*** Opening Source data ***
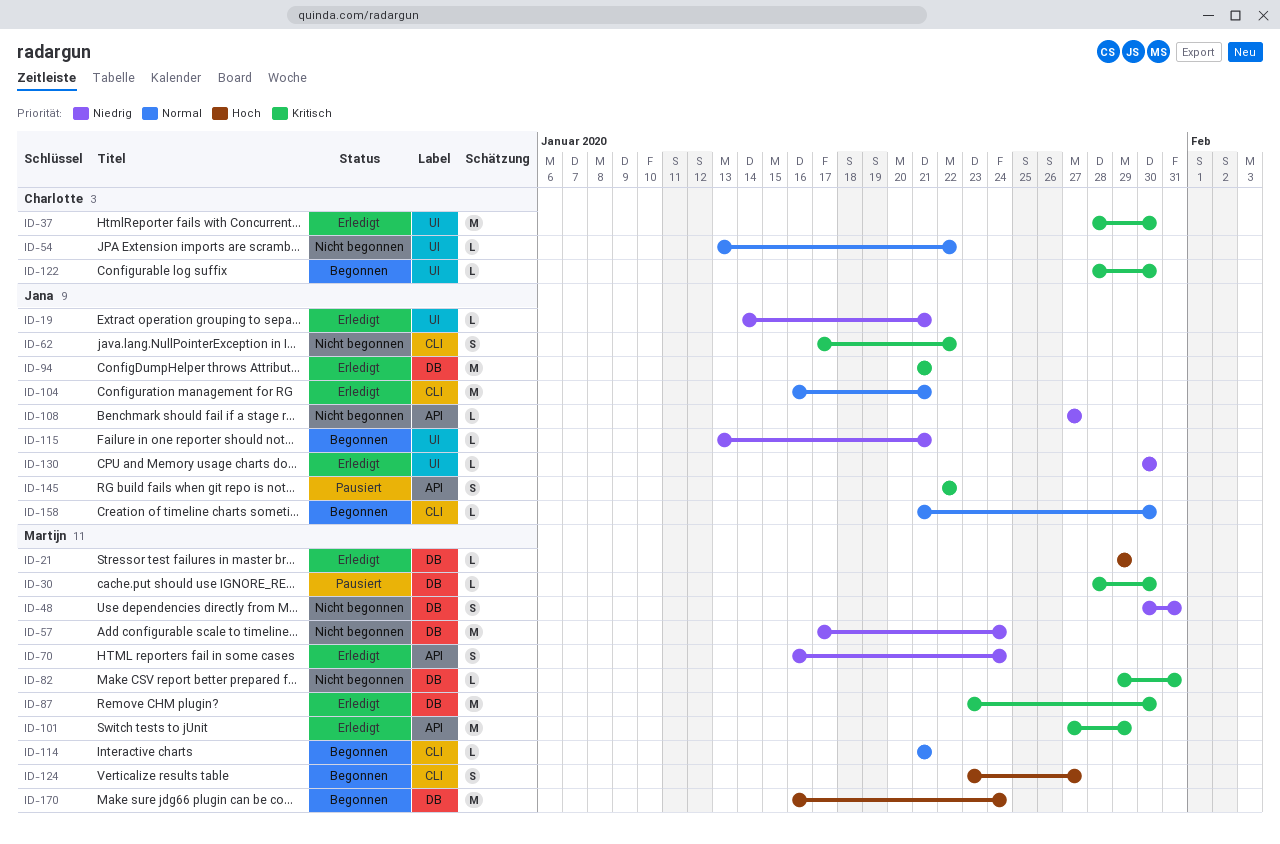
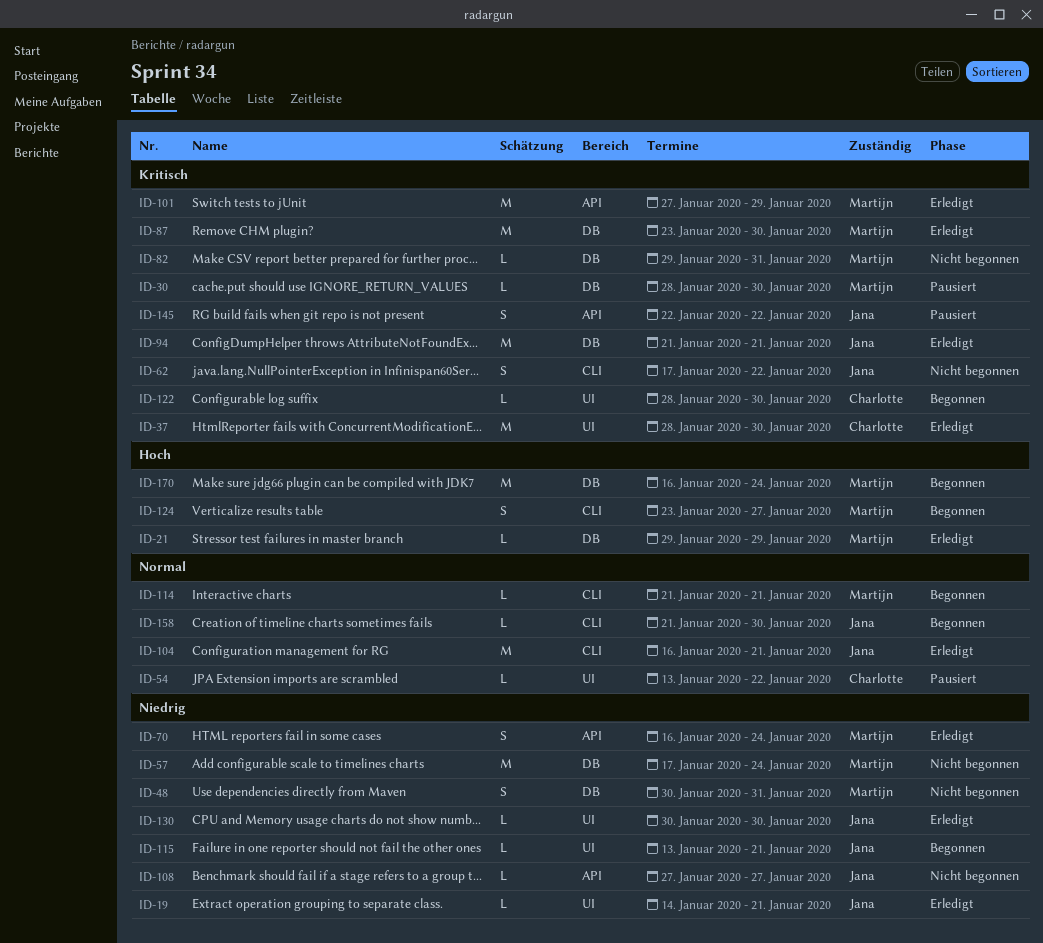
ID-54, status: Nicht begonnen -> Pausiert

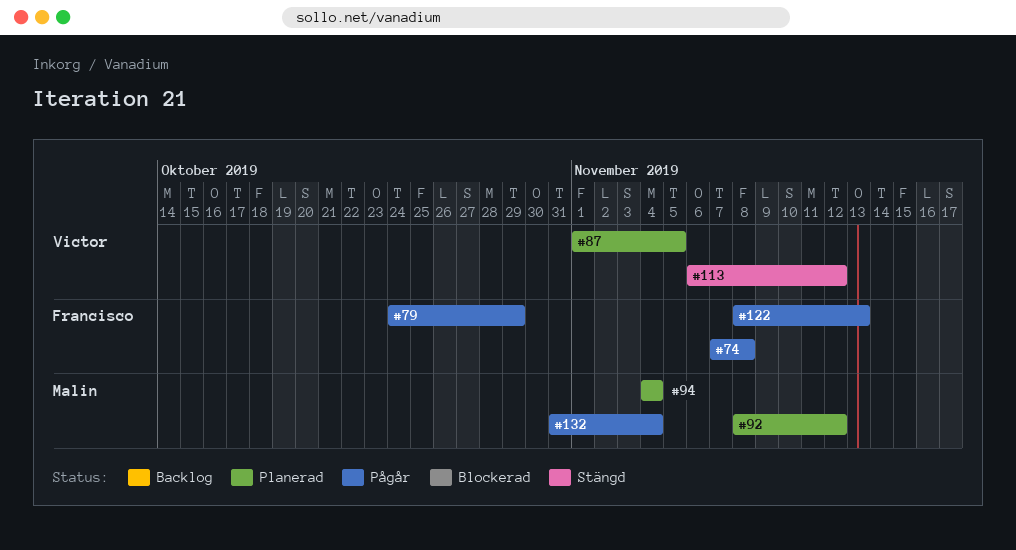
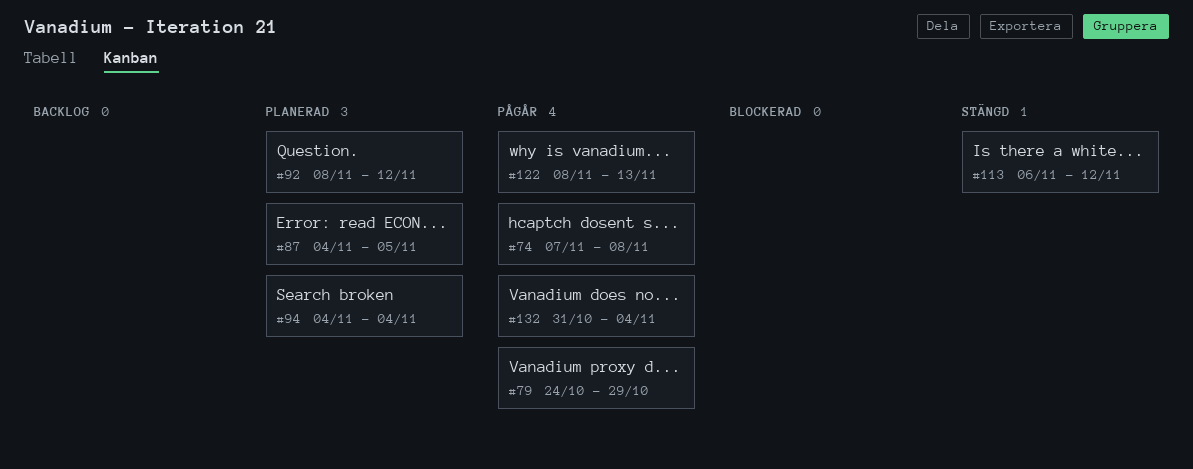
#87, start: Nov 1 -> Nov 4

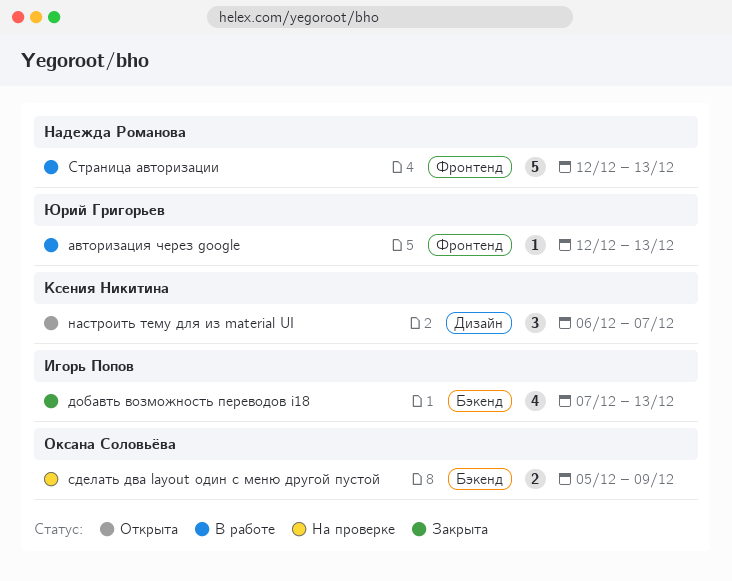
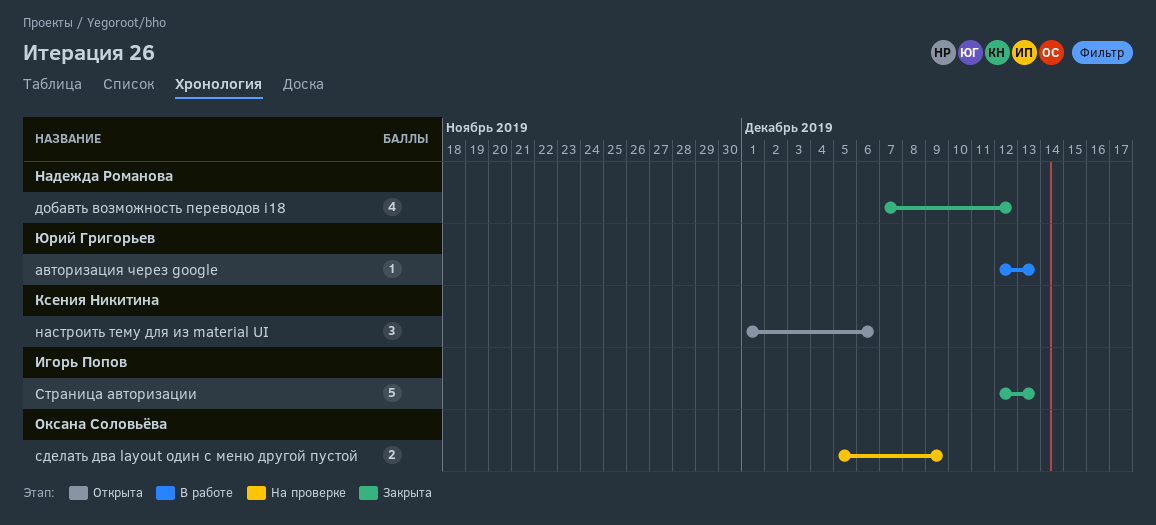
добавть возможность переводов i18, owner: Игорь Попов -> Надежда Романова
добавть возможность переводов i18, due: Dec 13 -> Dec 12
настроить тему для из material UI, start: Dec 6 -> Dec 1
настроить тему для из material UI, due: Dec 7 -> Dec 6
Страница авторизации, status: В работе -> Закрыта
Страница авторизации, owner: Надежда Романова -> Игорь Попов

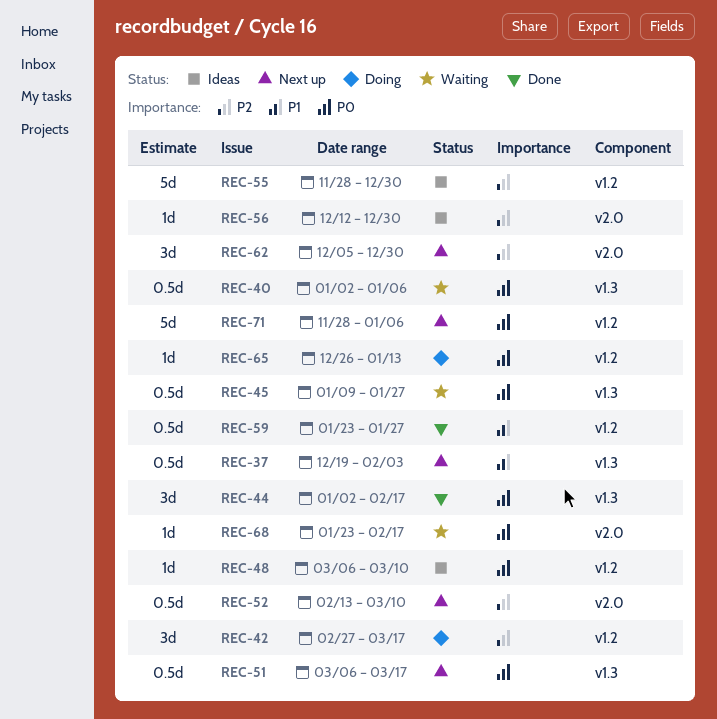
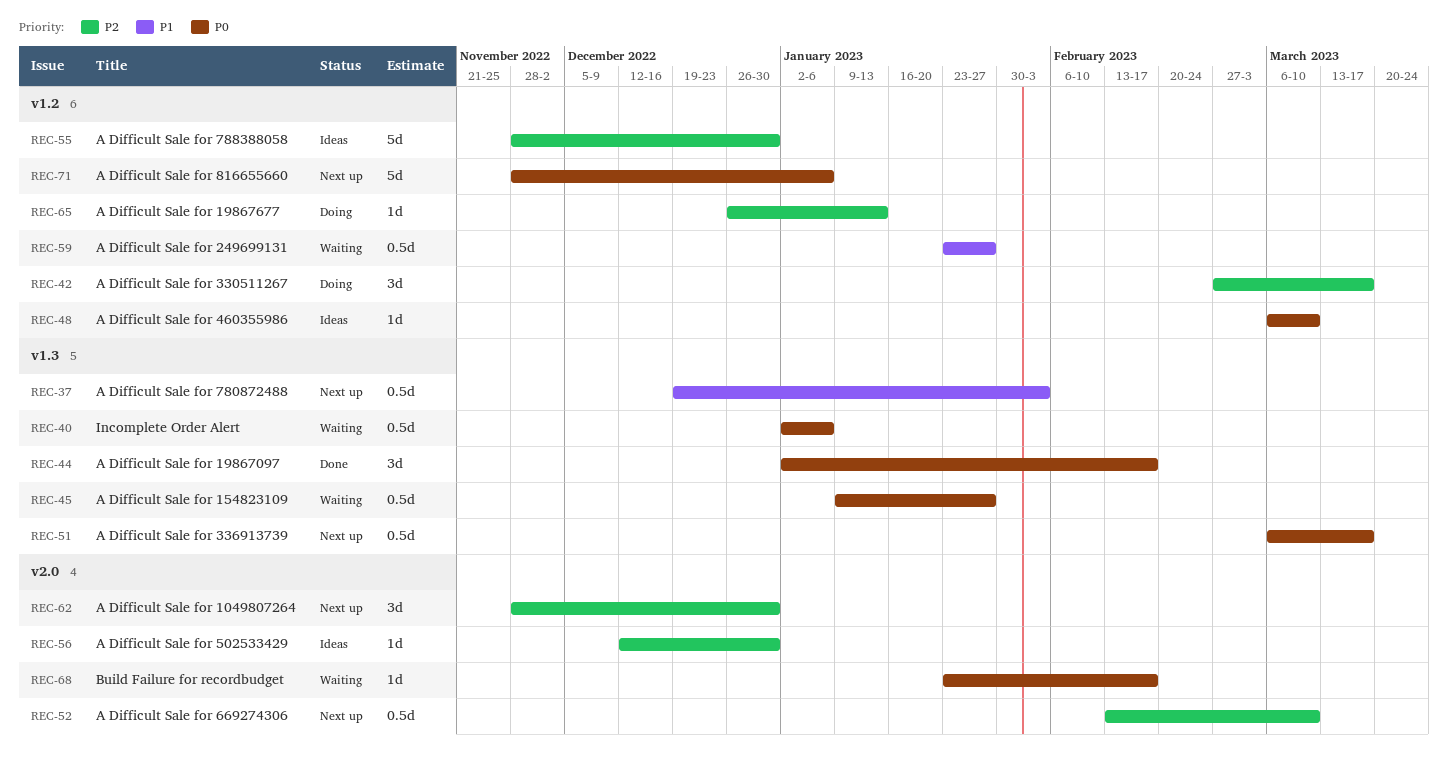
REC-59, status: Done -> Waiting
REC-62, start: Dec 5 -> Nov 28
REC-65, priority: P0 -> P2

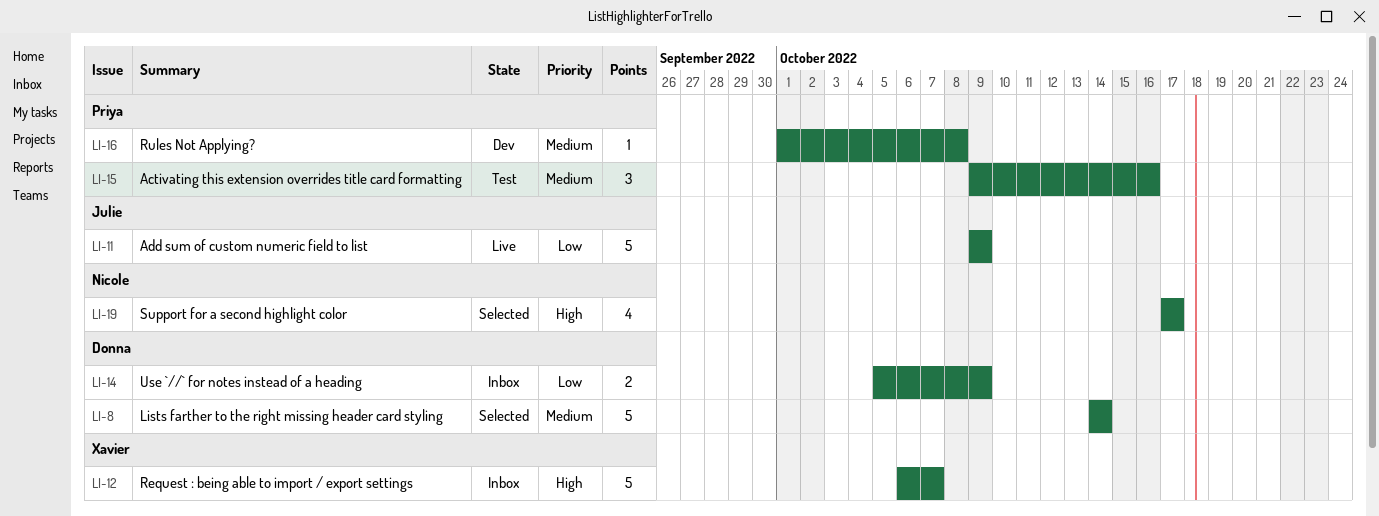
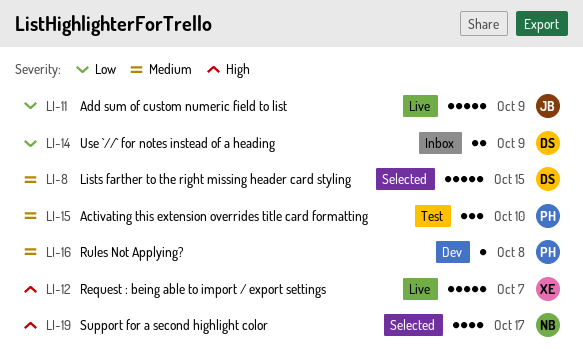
LI-8, due: Oct 14 -> Oct 15
LI-12, status: Inbox -> Live
LI-15, due: Oct 16 -> Oct 10

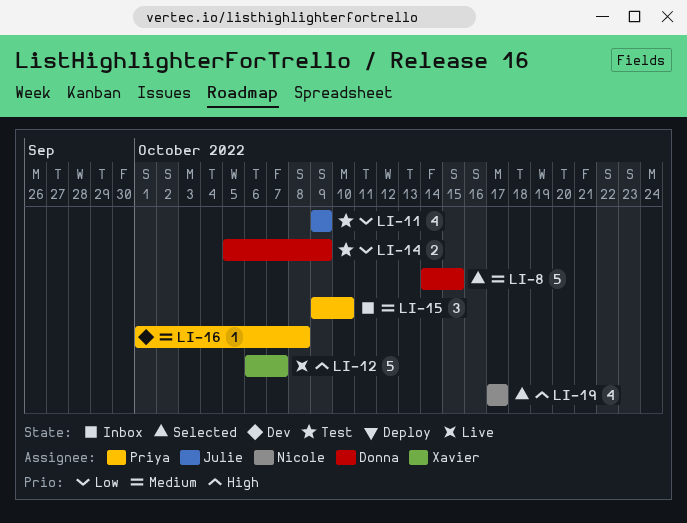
LI-11, status: Live -> Test
LI-11, estimate: 5 -> 4
LI-14, status: Inbox -> Test
LI-15, status: Test -> Inbox

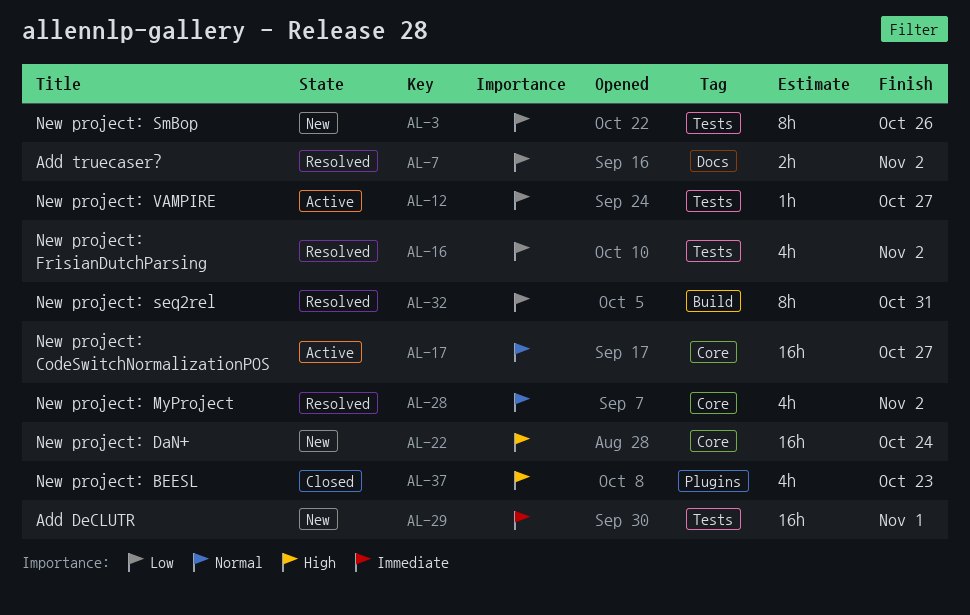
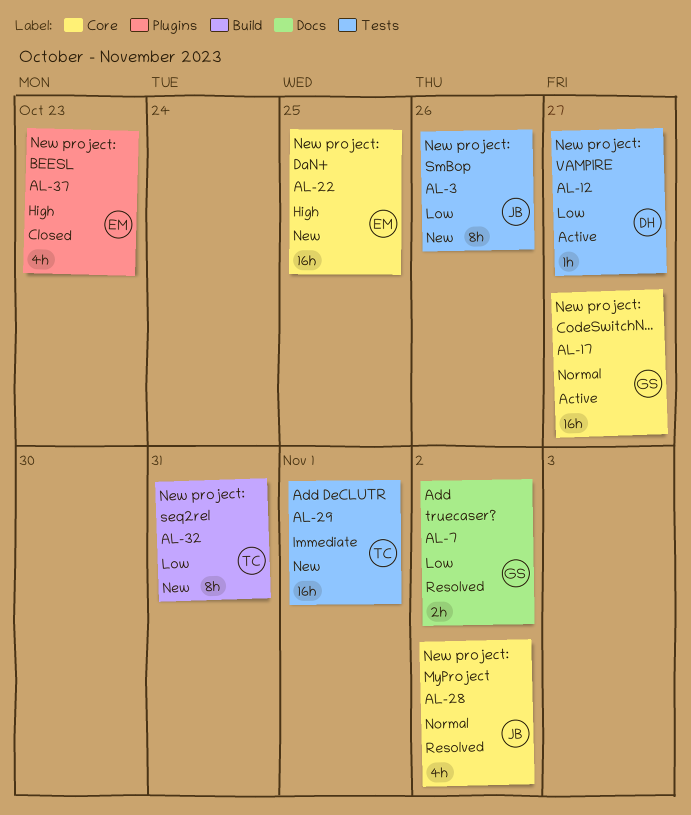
AL-16: present -> none
AL-22, due: Oct 24 -> Oct 25
AL-32, status: Resolved -> New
*** Closing Source data ***
* _Task description_: Reproduce exactly, with every picture left out, the lines from the one that contains "REC-59, status: Done -> Waiting" to the final line of the records above.

* _Result for this exercise_:
REC-59, status: Done -> Waiting
REC-62, start: Dec 5 -> Nov 28
REC-65, priority: P0 -> P2

LI-8, due: Oct 14 -> Oct 15
LI-12, status: Inbox -> Live
LI-15, due: Oct 16 -> Oct 10

LI-11, status: Live -> Test
LI-11, estimate: 5 -> 4
LI-14, status: Inbox -> Test
LI-15, status: Test -> Inbox

AL-16: present -> none
AL-22, due: Oct 24 -> Oct 25
AL-32, status: Resolved -> New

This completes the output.